Single by The Emotions
- B-side: "Blind Alley"
- Released: 1972
- Genre: Soul; R&B;
- Length: 3:30
- Label: Volt
- Songwriter(s): John Mc Farland; Luther Ingram;
- Producer(s): Al Jackson Jr.; Jim Stewart;

The Emotions singles chronology
|  | "My Honey and Me" (1972) | "I Could Never Be Happy" (1972) |

= My Honey and Me =

1972 song by The Emotions

"My Honey and Me" is a song by R&B group The Emotions released as a single in 1972 on Stax Records.
==Overview==
My Honey and Me was produced by Al Jackson Jr. and Jim Stewart. The song was also composed by John McFarland and Luther Ingram. The single's b-side was a song called Blind Alley from The Emotions' 1972 album Untouched.
==Reception==
One of the picks of the week in the 4 March, 1972 issue of Cash Box, the song was described as "Tom-tom percussion on a breeze of ladyfunk harmonies". It was also referred to as a sequel to the success of their other record, "Show Me How".

Listed as one of the Hits of the Week on the front cover of the 4 March issue of Record World, the reviewer said that there was no way that this song won't make it.
In her Soul Truth column of the same issue, Dede Dabney noted the soft tonal subtlety that the Emotions were known for. She also predicted it was another hit.

==Chart==
The single reached No. 18 on the Billboard Hot R&B Singles chart.

With the song making its debut at no. 112 in the Cash Box Looking Ahead chart on the week of 4 March 1972, it had also made its debut at no. 59 in the Cash Box R&B TOP 60 chart. It peaked at no. 24 on the week of 29 April.
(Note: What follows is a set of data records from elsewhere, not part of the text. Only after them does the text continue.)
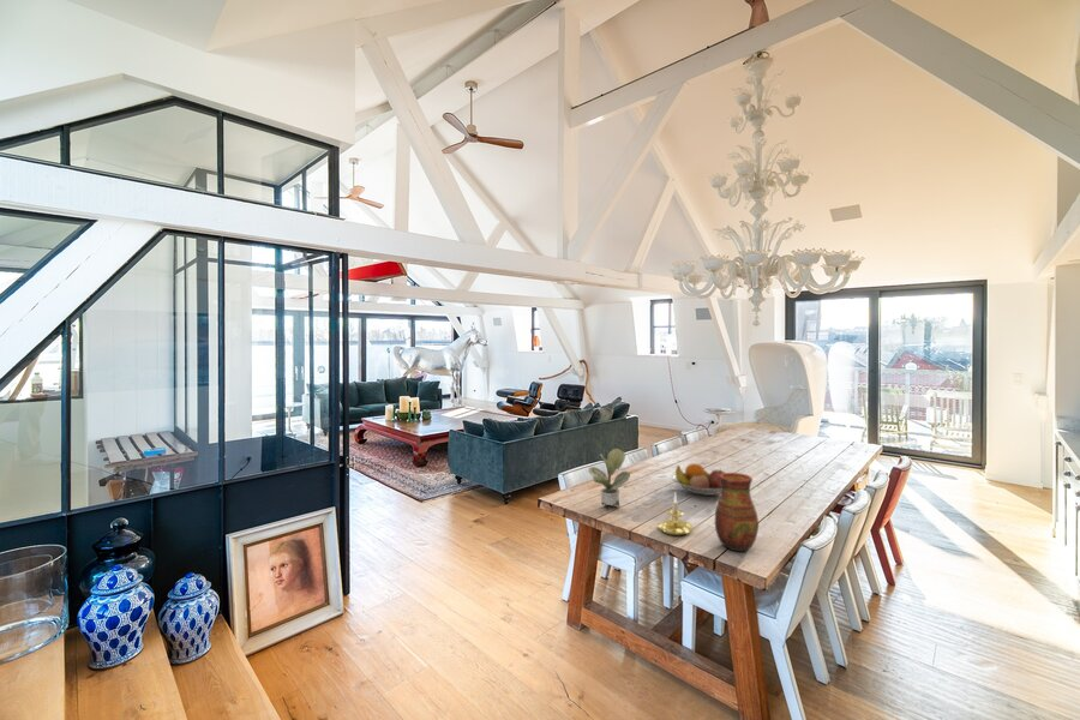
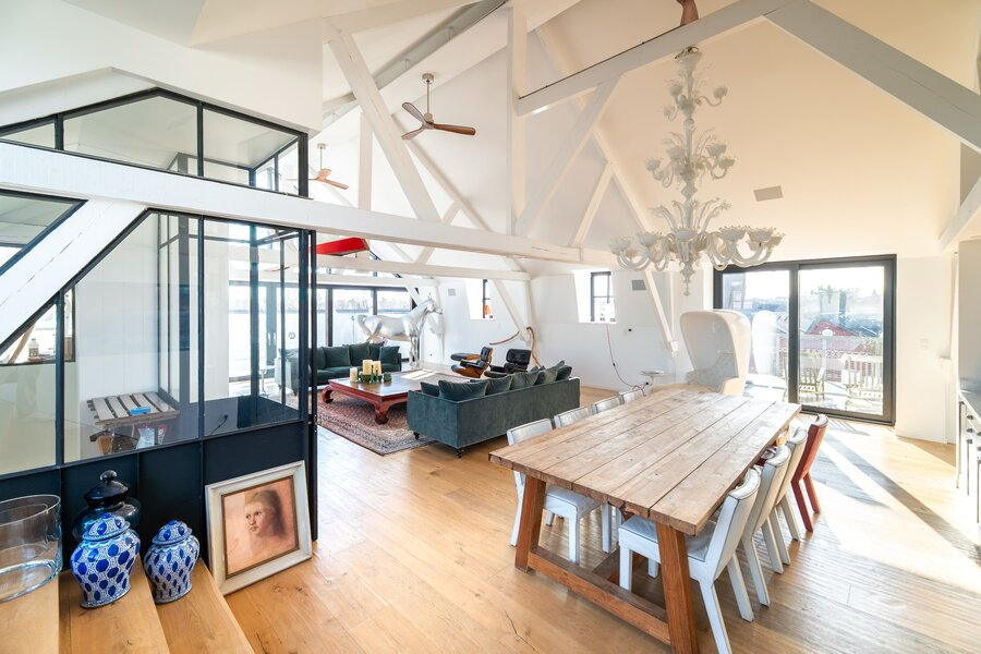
- candle holder [658,491,694,536]
- fruit bowl [671,462,726,497]
- potted plant [587,448,631,508]
- vase [714,472,760,553]
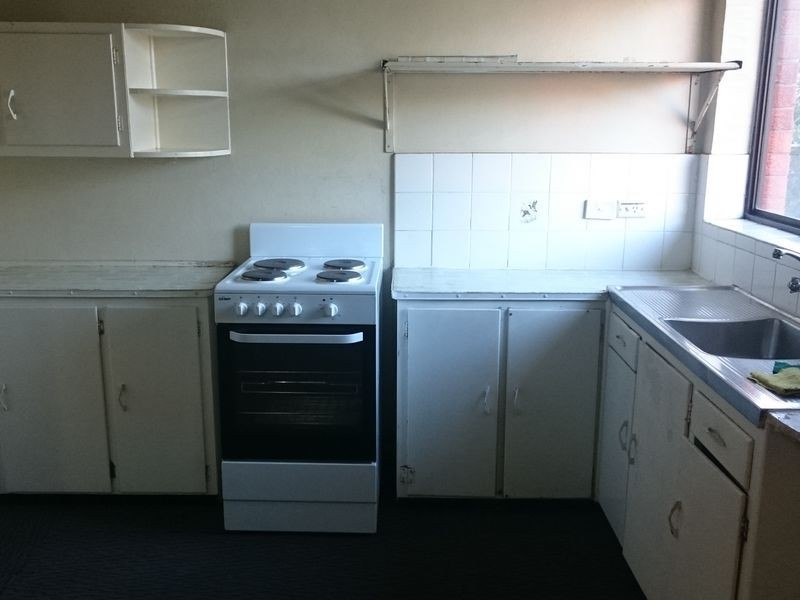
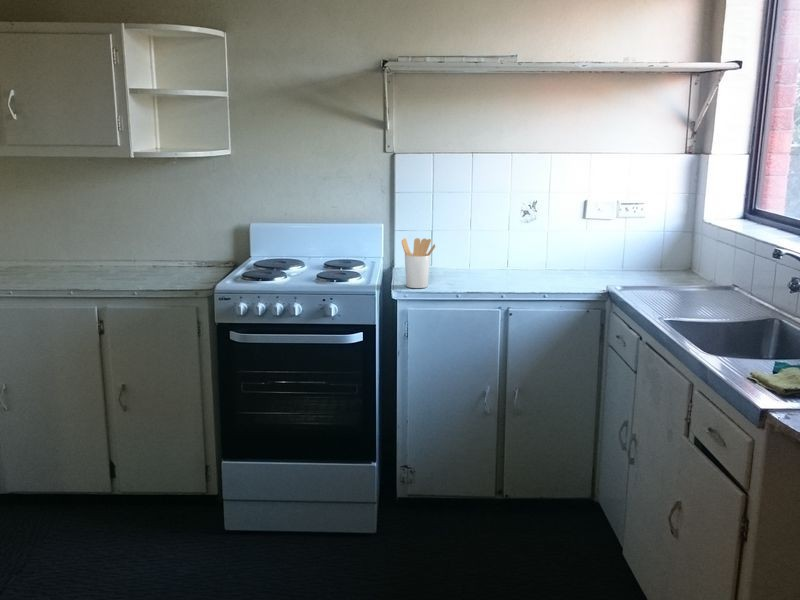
+ utensil holder [401,237,437,289]
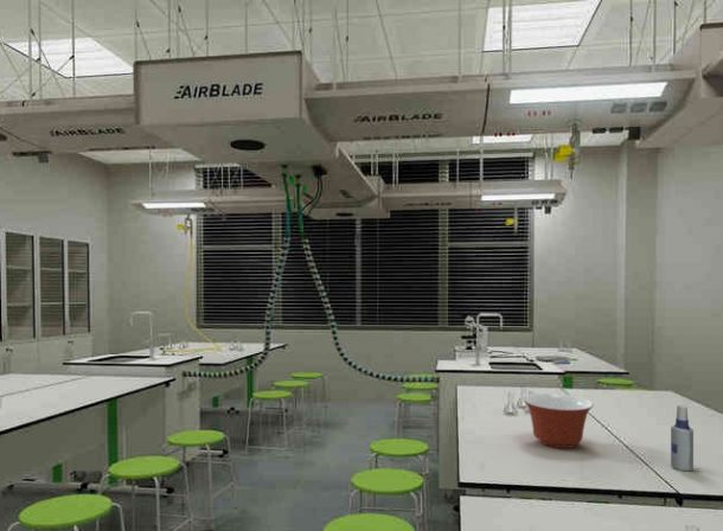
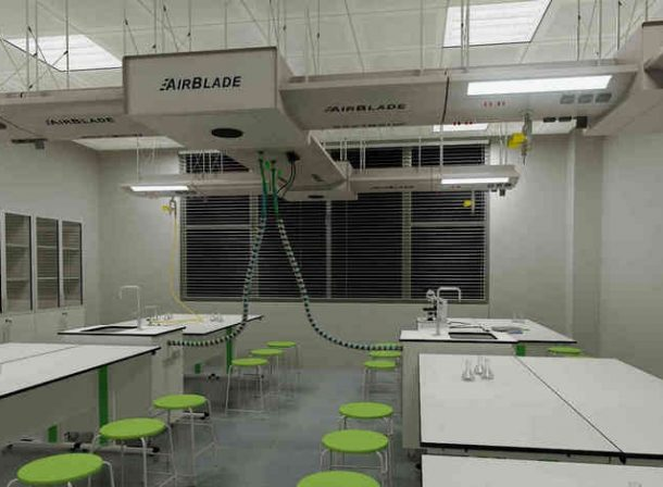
- spray bottle [670,404,695,472]
- mixing bowl [523,392,595,449]
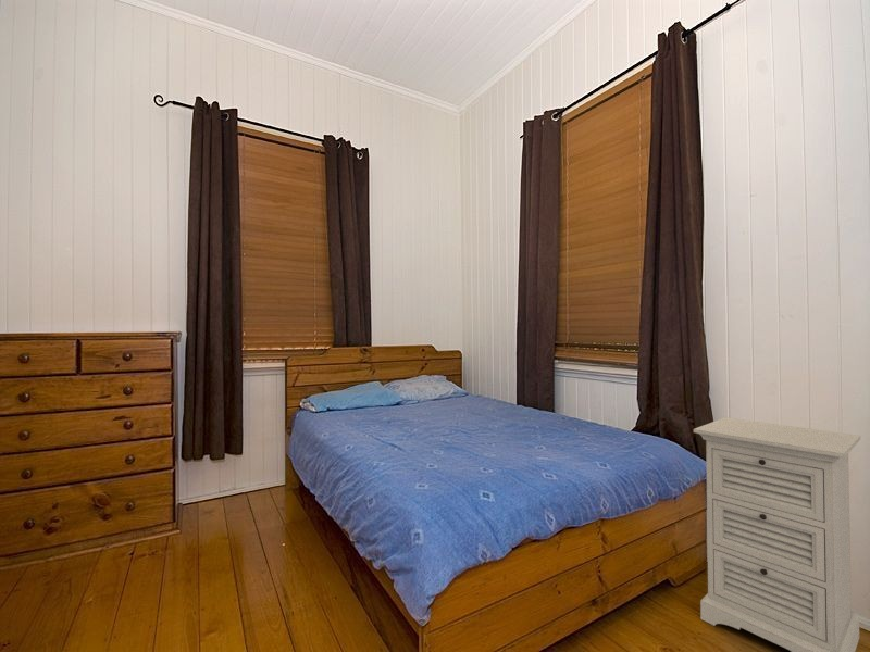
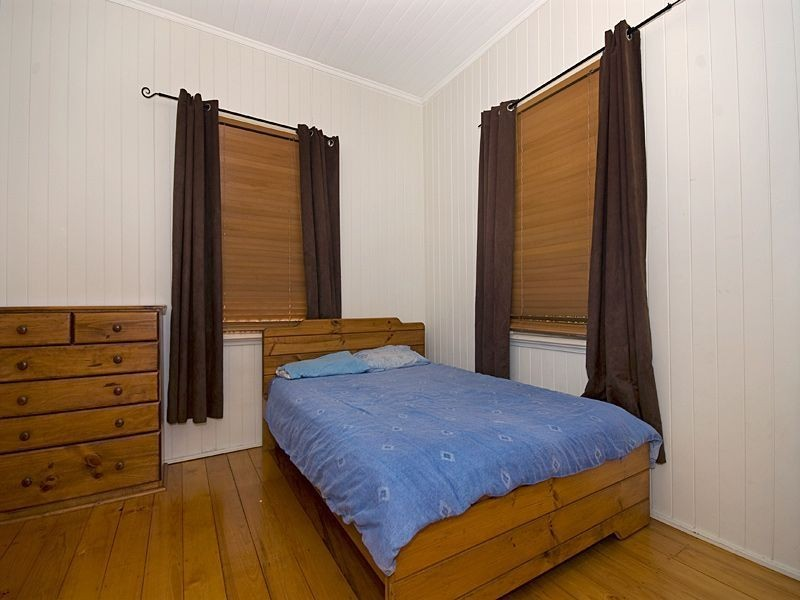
- nightstand [693,416,861,652]
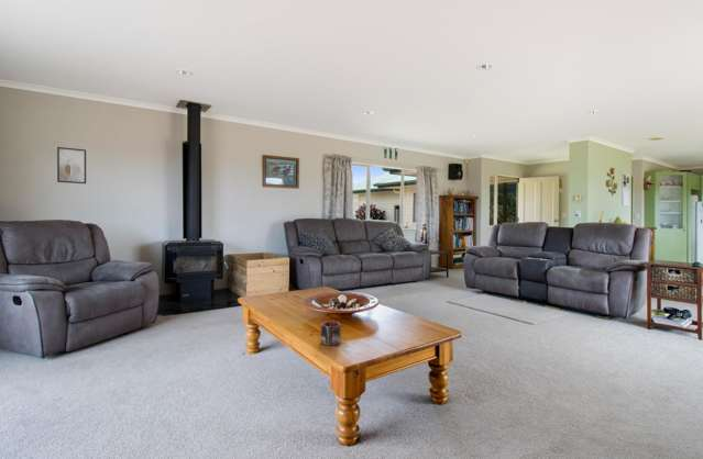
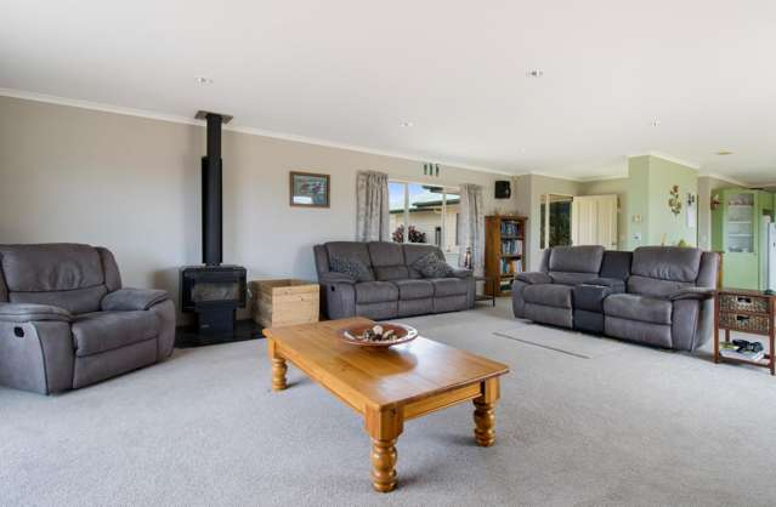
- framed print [56,146,87,184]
- mug [320,321,342,347]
The record made its debut at no. 91 in the Cash Box Top 100 chart on the week of 11 March, 1972.
 It peaked at no. 85 the following week during its three-week chart run.

==Other versions==
Anthony Swete recorded a version of the song which was backed with "Rainy Night in Georgia". It was released in Australia on RCA Twin Hits PPX-1005 in 1970. Swete's version was also included on the Now Sounds compilation, released on Cornwall Records, Inc. LG101.